═══ INFORMATION SUPPLIED
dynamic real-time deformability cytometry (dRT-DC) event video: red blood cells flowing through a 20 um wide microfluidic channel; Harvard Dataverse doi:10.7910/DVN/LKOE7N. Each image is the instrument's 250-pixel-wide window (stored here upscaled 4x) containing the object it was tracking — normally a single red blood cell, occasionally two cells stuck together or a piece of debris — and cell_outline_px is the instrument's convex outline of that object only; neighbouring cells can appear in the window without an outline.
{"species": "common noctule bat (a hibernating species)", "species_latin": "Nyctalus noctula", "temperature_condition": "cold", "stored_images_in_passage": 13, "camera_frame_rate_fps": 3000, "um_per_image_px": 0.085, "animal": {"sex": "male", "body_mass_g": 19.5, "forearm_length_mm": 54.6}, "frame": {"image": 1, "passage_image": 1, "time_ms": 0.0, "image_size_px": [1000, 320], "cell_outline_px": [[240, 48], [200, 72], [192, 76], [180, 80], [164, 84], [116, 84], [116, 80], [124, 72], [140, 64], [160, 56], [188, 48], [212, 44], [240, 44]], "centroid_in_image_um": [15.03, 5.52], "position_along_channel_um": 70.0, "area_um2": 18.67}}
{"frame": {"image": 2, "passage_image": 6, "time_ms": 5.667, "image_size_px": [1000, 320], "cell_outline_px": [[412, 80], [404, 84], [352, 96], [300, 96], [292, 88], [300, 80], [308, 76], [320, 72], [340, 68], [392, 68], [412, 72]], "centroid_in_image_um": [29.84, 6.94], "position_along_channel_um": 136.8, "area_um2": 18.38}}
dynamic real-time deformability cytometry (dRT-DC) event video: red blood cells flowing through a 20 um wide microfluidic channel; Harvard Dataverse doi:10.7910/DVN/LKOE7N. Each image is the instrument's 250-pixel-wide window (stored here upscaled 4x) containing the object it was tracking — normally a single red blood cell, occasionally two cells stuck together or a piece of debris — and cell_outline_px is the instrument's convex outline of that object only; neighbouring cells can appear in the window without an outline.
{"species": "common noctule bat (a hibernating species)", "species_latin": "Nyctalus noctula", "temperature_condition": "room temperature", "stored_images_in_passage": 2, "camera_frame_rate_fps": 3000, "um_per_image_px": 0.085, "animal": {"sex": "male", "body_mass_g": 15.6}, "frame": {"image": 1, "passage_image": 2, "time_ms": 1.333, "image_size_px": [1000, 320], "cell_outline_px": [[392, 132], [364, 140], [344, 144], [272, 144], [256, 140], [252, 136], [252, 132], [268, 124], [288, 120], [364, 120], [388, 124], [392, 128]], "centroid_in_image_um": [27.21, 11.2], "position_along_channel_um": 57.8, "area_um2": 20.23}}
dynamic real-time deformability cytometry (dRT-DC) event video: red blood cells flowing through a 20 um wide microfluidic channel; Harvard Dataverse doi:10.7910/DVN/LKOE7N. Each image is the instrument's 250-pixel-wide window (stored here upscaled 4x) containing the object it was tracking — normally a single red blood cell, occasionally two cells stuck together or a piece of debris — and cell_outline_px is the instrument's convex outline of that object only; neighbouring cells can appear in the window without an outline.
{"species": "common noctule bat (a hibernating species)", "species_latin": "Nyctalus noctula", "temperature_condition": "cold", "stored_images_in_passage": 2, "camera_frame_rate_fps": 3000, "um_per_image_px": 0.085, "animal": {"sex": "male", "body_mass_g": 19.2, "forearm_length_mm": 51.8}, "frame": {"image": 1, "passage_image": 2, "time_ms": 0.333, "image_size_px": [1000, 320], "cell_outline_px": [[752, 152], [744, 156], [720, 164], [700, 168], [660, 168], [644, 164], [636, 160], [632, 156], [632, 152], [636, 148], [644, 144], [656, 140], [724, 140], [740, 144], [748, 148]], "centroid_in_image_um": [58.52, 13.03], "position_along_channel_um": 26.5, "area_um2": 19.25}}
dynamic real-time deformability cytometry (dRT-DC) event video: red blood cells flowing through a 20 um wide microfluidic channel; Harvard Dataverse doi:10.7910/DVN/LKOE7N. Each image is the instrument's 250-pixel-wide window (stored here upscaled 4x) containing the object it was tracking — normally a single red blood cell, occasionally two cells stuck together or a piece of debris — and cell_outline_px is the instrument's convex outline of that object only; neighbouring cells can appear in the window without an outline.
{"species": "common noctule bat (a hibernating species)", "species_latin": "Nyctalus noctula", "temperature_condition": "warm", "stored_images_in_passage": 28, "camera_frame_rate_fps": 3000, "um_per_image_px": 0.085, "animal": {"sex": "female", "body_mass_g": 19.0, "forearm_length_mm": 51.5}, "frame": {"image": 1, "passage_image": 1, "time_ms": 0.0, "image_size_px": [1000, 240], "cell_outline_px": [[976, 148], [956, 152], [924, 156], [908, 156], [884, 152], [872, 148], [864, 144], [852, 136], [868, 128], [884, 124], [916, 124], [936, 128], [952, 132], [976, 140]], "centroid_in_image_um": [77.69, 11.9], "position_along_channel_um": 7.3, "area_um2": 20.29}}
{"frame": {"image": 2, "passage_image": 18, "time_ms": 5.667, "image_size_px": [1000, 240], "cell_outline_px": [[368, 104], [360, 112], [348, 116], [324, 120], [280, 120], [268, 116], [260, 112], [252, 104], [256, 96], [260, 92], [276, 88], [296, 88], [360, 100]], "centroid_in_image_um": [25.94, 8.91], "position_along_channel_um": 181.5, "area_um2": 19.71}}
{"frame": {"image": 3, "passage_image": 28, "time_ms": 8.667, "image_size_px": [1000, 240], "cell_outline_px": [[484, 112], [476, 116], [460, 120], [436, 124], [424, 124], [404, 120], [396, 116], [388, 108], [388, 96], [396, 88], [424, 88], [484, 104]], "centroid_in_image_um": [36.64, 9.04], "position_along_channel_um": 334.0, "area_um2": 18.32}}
══════
STATED GOAL>
Faithfully copy every entry, leaving nothing out.

CORRECT RESULT>
dynamic real-time deformability cytometry (dRT-DC) event video: red blood cells flowing through a 20 um wide microfluidic channel; Harvard Dataverse doi:10.7910/DVN/LKOE7N. Each image is the instrument's 250-pixel-wide window (stored here upscaled 4x) containing the object it was tracking — normally a single red blood cell, occasionally two cells stuck together or a piece of debris — and cell_outline_px is the instrument's convex outline of that object only; neighbouring cells can appear in the window without an outline.
{"species": "common noctule bat (a hibernating species)", "species_latin": "Nyctalus noctula", "temperature_condition": "cold", "stored_images_in_passage": 13, "camera_frame_rate_fps": 3000, "um_per_image_px": 0.085, "animal": {"sex": "male", "body_mass_g": 19.5, "forearm_length_mm": 54.6}, "frame": {"image": 1, "passage_image": 1, "time_ms": 0.0, "image_size_px": [1000, 320], "cell_outline_px": [[240, 48], [200, 72], [192, 76], [180, 80], [164, 84], [116, 84], [116, 80], [124, 72], [140, 64], [160, 56], [188, 48], [212, 44], [240, 44]], "centroid_in_image_um": [15.03, 5.52], "position_along_channel_um": 70.0, "area_um2": 18.67}}
{"frame": {"image": 2, "passage_image": 6, "time_ms": 5.667, "image_size_px": [1000, 320], "cell_outline_px": [[412, 80], [404, 84], [352, 96], [300, 96], [292, 88], [300, 80], [308, 76], [320, 72], [340, 68], [392, 68], [412, 72]], "centroid_in_image_um": [29.84, 6.94], "position_along_channel_um": 136.8, "area_um2": 18.38}}
dynamic real-time deformability cytometry (dRT-DC) event video: red blood cells flowing through a 20 um wide microfluidic channel; Harvard Dataverse doi:10.7910/DVN/LKOE7N. Each image is the instrument's 250-pixel-wide window (stored here upscaled 4x) containing the object it was tracking — normally a single red blood cell, occasionally two cells stuck together or a piece of debris — and cell_outline_px is the instrument's convex outline of that object only; neighbouring cells can appear in the window without an outline.
{"species": "common noctule bat (a hibernating species)", "species_latin": "Nyctalus noctula", "temperature_condition": "room temperature", "stored_images_in_passage": 2, "camera_frame_rate_fps": 3000, "um_per_image_px": 0.085, "animal": {"sex": "male", "body_mass_g": 15.6}, "frame": {"image": 1, "passage_image": 2, "time_ms": 1.333, "image_size_px": [1000, 320], "cell_outline_px": [[392, 132], [364, 140], [344, 144], [272, 144], [256, 140], [252, 136], [252, 132], [268, 124], [288, 120], [364, 120], [388, 124], [392, 128]], "centroid_in_image_um": [27.21, 11.2], "position_along_channel_um": 57.8, "area_um2": 20.23}}
dynamic real-time deformability cytometry (dRT-DC) event video: red blood cells flowing through a 20 um wide microfluidic channel; Harvard Dataverse doi:10.7910/DVN/LKOE7N. Each image is the instrument's 250-pixel-wide window (stored here upscaled 4x) containing the object it was tracking — normally a single red blood cell, occasionally two cells stuck together or a piece of debris — and cell_outline_px is the instrument's convex outline of that object only; neighbouring cells can appear in the window without an outline.
{"species": "common noctule bat (a hibernating species)", "species_latin": "Nyctalus noctula", "temperature_condition": "cold", "stored_images_in_passage": 2, "camera_frame_rate_fps": 3000, "um_per_image_px": 0.085, "animal": {"sex": "male", "body_mass_g": 19.2, "forearm_length_mm": 51.8}, "frame": {"image": 1, "passage_image": 2, "time_ms": 0.333, "image_size_px": [1000, 320], "cell_outline_px": [[752, 152], [744, 156], [720, 164], [700, 168], [660, 168], [644, 164], [636, 160], [632, 156], [632, 152], [636, 148], [644, 144], [656, 140], [724, 140], [740, 144], [748, 148]], "centroid_in_image_um": [58.52, 13.03], "position_along_channel_um": 26.5, "area_um2": 19.25}}
dynamic real-time deformability cytometry (dRT-DC) event video: red blood cells flowing through a 20 um wide microfluidic channel; Harvard Dataverse doi:10.7910/DVN/LKOE7N. Each image is the instrument's 250-pixel-wide window (stored here upscaled 4x) containing the object it was tracking — normally a single red blood cell, occasionally two cells stuck together or a piece of debris — and cell_outline_px is the instrument's convex outline of that object only; neighbouring cells can appear in the window without an outline.
{"species": "common noctule bat (a hibernating species)", "species_latin": "Nyctalus noctula", "temperature_condition": "warm", "stored_images_in_passage": 28, "camera_frame_rate_fps": 3000, "um_per_image_px": 0.085, "animal": {"sex": "female", "body_mass_g": 19.0, "forearm_length_mm": 51.5}, "frame": {"image": 1, "passage_image": 1, "time_ms": 0.0, "image_size_px": [1000, 240], "cell_outline_px": [[976, 148], [956, 152], [924, 156], [908, 156], [884, 152], [872, 148], [864, 144], [852, 136], [868, 128], [884, 124], [916, 124], [936, 128], [952, 132], [976, 140]], "centroid_in_image_um": [77.69, 11.9], "position_along_channel_um": 7.3, "area_um2": 20.29}}
{"frame": {"image": 2, "passage_image": 18, "time_ms": 5.667, "image_size_px": [1000, 240], "cell_outline_px": [[368, 104], [360, 112], [348, 116], [324, 120], [280, 120], [268, 116], [260, 112], [252, 104], [256, 96], [260, 92], [276, 88], [296, 88], [360, 100]], "centroid_in_image_um": [25.94, 8.91], "position_along_channel_um": 181.5, "area_um2": 19.71}}
{"frame": {"image": 3, "passage_image": 28, "time_ms": 8.667, "image_size_px": [1000, 240], "cell_outline_px": [[484, 112], [476, 116], [460, 120], [436, 124], [424, 124], [404, 120], [396, 116], [388, 108], [388, 96], [396, 88], [424, 88], [484, 104]], "centroid_in_image_um": [36.64, 9.04], "position_along_channel_um": 334.0, "area_um2": 18.32}}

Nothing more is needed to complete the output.